If we create a structure or a place during our workshop where everyone feels like they can contribute, people will be engaged. People are disengaged when there are conversations where they feel like no one is listening to them, or they have nothing to say on the topic. When I’m running a workshop, I also try to avoid situations where two people are talking to each other and taking over the entire workshop while everyone else is scrolling through Slack and email. Here are some of my engagement tricks:

  • Build in time to think alone, then come together. When sharing out in groups, we’re usually too busy thinking of what we’re going to say to pay attention to others. This limits what each individual gets out of the workshop. Each person should be responsible for doing something at every point in time during the workshop. One formula that I use for any ideation or generative activity where we are creating ideas or concepts is to sketch alone for five minutes, then break into pairs using breakout rooms in Zoom, then come back to the whole group to share in a circle. With this formula people have figured out what to say so you can listen to others.
  • Always break out into pairs, not small groups. Breakouts of two is better than breakouts of three or four. When there are two people, you have to be present either as a listener or a presenter; there’s no one else to fall back on so you have to be active participants.
  • Create a shared sensory environment. Music is an important part of workshops.

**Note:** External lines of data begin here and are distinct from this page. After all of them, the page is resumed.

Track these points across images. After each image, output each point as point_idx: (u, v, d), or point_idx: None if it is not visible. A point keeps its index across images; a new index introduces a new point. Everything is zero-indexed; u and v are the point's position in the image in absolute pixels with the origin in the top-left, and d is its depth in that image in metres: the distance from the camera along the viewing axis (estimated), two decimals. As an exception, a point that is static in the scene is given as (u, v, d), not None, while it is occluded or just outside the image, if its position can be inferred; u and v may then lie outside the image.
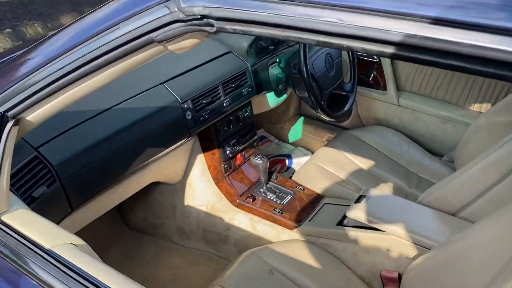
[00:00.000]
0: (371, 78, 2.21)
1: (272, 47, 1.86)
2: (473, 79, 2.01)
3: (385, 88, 2.19)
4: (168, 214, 1.80)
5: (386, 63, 2.13)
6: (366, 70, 2.21)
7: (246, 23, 0.59)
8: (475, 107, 2.03)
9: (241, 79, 1.64)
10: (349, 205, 1.61)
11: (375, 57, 2.17)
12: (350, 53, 1.96)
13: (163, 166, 1.57)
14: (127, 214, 1.97)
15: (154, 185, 1.77)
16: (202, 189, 1.70)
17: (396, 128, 2.19)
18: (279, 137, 2.58)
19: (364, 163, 1.92)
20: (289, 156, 2.40)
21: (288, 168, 2.32)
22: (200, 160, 1.68)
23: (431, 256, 1.21)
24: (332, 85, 1.85)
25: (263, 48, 1.82)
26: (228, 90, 1.58)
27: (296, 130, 2.50)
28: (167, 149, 1.43)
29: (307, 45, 1.66)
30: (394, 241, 1.37)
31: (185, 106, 1.42)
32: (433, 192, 1.48)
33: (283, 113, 2.53)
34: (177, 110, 1.39)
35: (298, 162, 2.33)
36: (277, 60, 1.77)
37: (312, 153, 2.44)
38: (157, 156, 1.41)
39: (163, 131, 1.35)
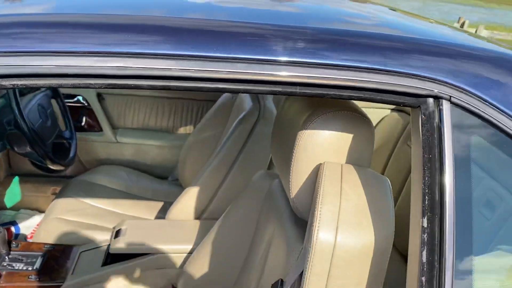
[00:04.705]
0: (84, 122, 2.26)
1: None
2: (174, 107, 2.36)
3: (100, 129, 2.28)
4: None
5: (95, 105, 2.23)
6: (78, 116, 2.24)
7: (28, 77, 0.62)
8: (182, 130, 2.39)
9: None
10: (107, 245, 1.65)
11: (83, 101, 2.23)
12: (60, 100, 1.96)
13: None
14: None
15: None
16: None
17: (121, 164, 2.31)
18: (-6, 205, 2.26)
19: (105, 203, 1.96)
20: (13, 223, 2.15)
21: (17, 235, 2.08)
22: None
23: (195, 259, 1.41)
24: (52, 135, 1.81)
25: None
26: None
27: (13, 193, 2.26)
28: None
29: (18, 98, 1.58)
30: (159, 259, 1.51)
31: None
32: (174, 207, 1.70)
33: (-8, 178, 2.24)
34: None
35: (27, 225, 2.13)
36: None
37: (40, 211, 2.27)
38: None
39: None
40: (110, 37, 0.63)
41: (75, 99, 2.22)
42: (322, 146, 0.85)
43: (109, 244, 1.62)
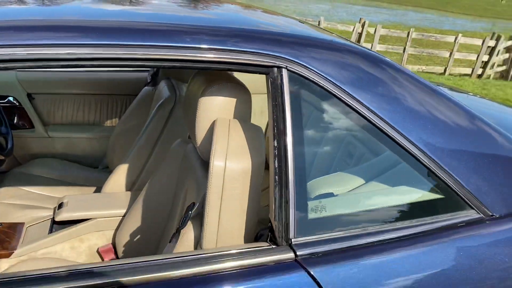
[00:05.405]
0: (16, 121, 2.46)
1: None
2: (100, 103, 2.63)
3: (32, 126, 2.49)
4: None
5: (26, 104, 2.44)
6: (10, 115, 2.44)
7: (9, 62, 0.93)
8: (108, 123, 2.67)
9: None
10: (51, 218, 1.91)
11: (14, 101, 2.44)
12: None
13: None
14: None
15: None
16: None
17: (54, 157, 2.54)
18: None
19: (42, 190, 2.19)
20: (-48, 217, 2.30)
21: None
22: None
23: (129, 219, 1.73)
24: (-8, 130, 2.03)
25: None
26: None
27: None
28: None
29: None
30: (98, 223, 1.81)
31: None
32: (108, 183, 2.00)
33: None
34: None
35: (-33, 218, 2.29)
36: None
37: (-23, 206, 2.43)
38: None
39: None
40: (63, 34, 0.97)
41: (6, 100, 2.41)
42: (215, 108, 1.23)
43: (53, 217, 1.88)
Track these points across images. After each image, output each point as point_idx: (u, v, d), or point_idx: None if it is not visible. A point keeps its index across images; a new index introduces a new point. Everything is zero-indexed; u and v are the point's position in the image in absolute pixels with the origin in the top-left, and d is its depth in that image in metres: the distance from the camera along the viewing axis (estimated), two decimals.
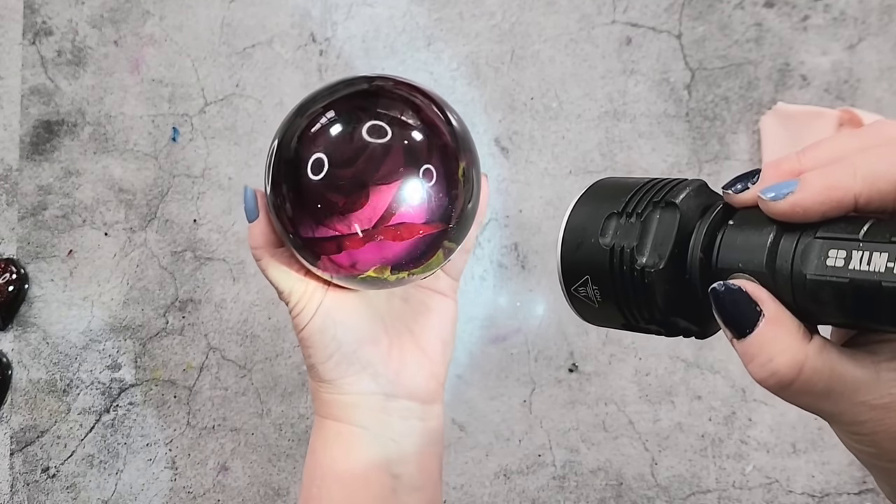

When you are in a room physically with the people during a workshop, you can see people doing and working on the same thing. At home by yourself during a remote workshop, there’s no shared physical experience during heads-down work or ideation. It’s just silence. Music creates a cohesive virtual place that everyone is in as they sketch or brainstorm. It’s a shared sensory experience that keeps people engaged, productive and united.
  • Make time to move. When we are physically together we are triggered to take physical breaks. It’s important to build time into your agenda to stretch, take a break, and acknowledge that our bodies have been sitting in front of a screen. Take a moment to breathe, meditate, stretch, regroup.

Always break out into pairs, not small groups. When there are two people, you have to be present either as a listener or a presenter; there’s no one else to fall back on so you have to be active participants.